# ENTRIES SUPPLIED:
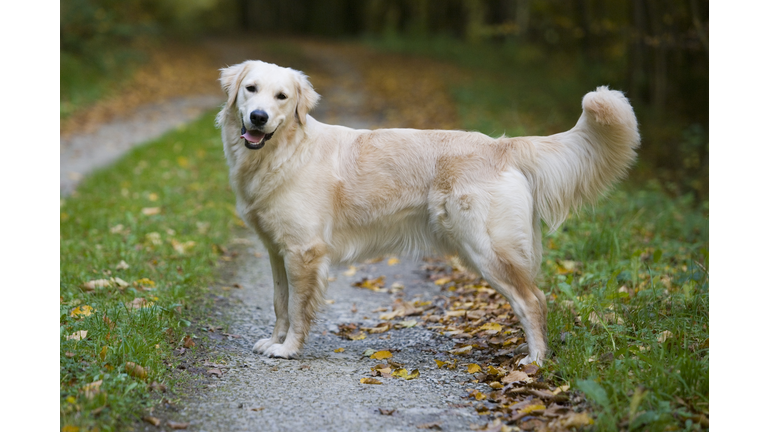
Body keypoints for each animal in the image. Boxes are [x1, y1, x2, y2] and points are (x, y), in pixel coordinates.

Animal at [218, 60, 640, 364]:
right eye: (251, 89)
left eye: (282, 97)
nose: (258, 117)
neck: (284, 151)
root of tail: (502, 145)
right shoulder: (278, 251)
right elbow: (280, 303)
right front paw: (274, 340)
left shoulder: (304, 251)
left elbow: (298, 307)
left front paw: (288, 349)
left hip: (487, 249)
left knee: (532, 301)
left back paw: (535, 362)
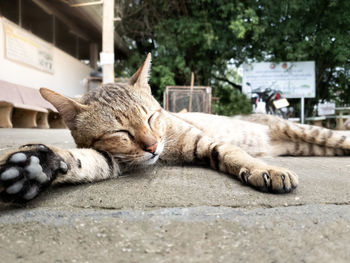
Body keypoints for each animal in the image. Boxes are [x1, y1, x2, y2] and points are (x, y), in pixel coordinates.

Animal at [0, 53, 350, 202]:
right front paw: (35, 166)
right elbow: (83, 161)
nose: (153, 146)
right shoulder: (116, 159)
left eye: (151, 117)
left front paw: (266, 170)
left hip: (308, 133)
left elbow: (237, 155)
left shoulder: (208, 142)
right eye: (121, 134)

# TASK TO CARRY OUT:
In the copy, include every line of the entries above exactly and none of the pictures.

# RESPONSE TO THE TASK:
Body keypoints for each animal in the image. Boxes are [x1, y1, x2, y2] and points are (x, y), in pixel coordinates.

Animal at [218, 60, 640, 364]:
right eye: (251, 89)
left eye: (282, 97)
nose: (258, 117)
neck: (284, 151)
root of tail: (502, 145)
right shoulder: (278, 251)
right elbow: (280, 303)
right front paw: (274, 340)
left shoulder: (304, 251)
left elbow: (298, 307)
left front paw: (288, 349)
left hip: (487, 249)
left knee: (532, 301)
left back paw: (535, 362)
Body keypoints for each animal in the image. Boxes are [x1, y1, x2, y2] and points are (x, y), in pixel coordinates.

Animal at [0, 53, 350, 202]:
right front paw: (35, 166)
right elbow: (83, 161)
nose: (153, 146)
right shoulder: (116, 159)
left eye: (151, 117)
left front paw: (266, 170)
left hip: (308, 133)
left elbow: (237, 155)
left shoulder: (208, 142)
right eye: (121, 134)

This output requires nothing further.